■ Job
Would you please transcribe, exactly as written, the lines of the entries below starting at the one that holds "void velPID ( )" and ending at the one that holds "lastLowpassSpeed = lowpassSpeed;", both included?

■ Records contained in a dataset
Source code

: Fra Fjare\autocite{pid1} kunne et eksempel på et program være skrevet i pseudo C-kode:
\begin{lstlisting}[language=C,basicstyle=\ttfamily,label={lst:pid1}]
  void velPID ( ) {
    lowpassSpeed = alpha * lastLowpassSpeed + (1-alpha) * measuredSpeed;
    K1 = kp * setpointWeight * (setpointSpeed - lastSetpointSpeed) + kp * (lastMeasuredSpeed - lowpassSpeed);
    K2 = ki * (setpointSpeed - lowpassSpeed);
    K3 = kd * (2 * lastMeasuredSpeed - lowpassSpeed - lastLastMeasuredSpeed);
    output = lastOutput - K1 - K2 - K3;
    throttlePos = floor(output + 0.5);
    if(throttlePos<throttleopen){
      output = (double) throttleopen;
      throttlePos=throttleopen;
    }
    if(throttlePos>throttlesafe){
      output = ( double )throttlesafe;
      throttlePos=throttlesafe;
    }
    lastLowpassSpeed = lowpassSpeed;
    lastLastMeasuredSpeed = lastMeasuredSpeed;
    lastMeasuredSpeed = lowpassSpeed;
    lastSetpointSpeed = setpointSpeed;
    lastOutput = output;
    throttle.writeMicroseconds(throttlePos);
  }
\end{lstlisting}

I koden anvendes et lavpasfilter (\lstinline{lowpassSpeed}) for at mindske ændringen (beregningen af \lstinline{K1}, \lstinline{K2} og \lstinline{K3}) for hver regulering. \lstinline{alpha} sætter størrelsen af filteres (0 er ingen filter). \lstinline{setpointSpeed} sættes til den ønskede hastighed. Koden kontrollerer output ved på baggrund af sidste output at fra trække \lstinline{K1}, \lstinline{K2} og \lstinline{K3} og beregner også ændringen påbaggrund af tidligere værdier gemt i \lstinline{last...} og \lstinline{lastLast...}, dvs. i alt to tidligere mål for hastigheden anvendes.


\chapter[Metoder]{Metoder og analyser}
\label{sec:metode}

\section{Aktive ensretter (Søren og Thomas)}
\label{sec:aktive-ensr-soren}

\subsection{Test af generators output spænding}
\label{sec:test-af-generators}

■ Solution for this task
  void velPID ( ) {
    lowpassSpeed = alpha * lastLowpassSpeed + (1-alpha) * measuredSpeed;
    K1 = kp * setpointWeight * (setpointSpeed - lastSetpointSpeed) + kp * (lastMeasuredSpeed - lowpassSpeed);
    K2 = ki * (setpointSpeed - lowpassSpeed);
    K3 = kd * (2 * lastMeasuredSpeed - lowpassSpeed - lastLastMeasuredSpeed);
    output = lastOutput - K1 - K2 - K3;
    throttlePos = floor(output + 0.5);
    if(throttlePos<throttleopen){
      output = (double) throttleopen;
      throttlePos=throttleopen;
    }
    if(throttlePos>throttlesafe){
      output = ( double )throttlesafe;
      throttlePos=throttlesafe;
    }
    lastLowpassSpeed = lowpassSpeed;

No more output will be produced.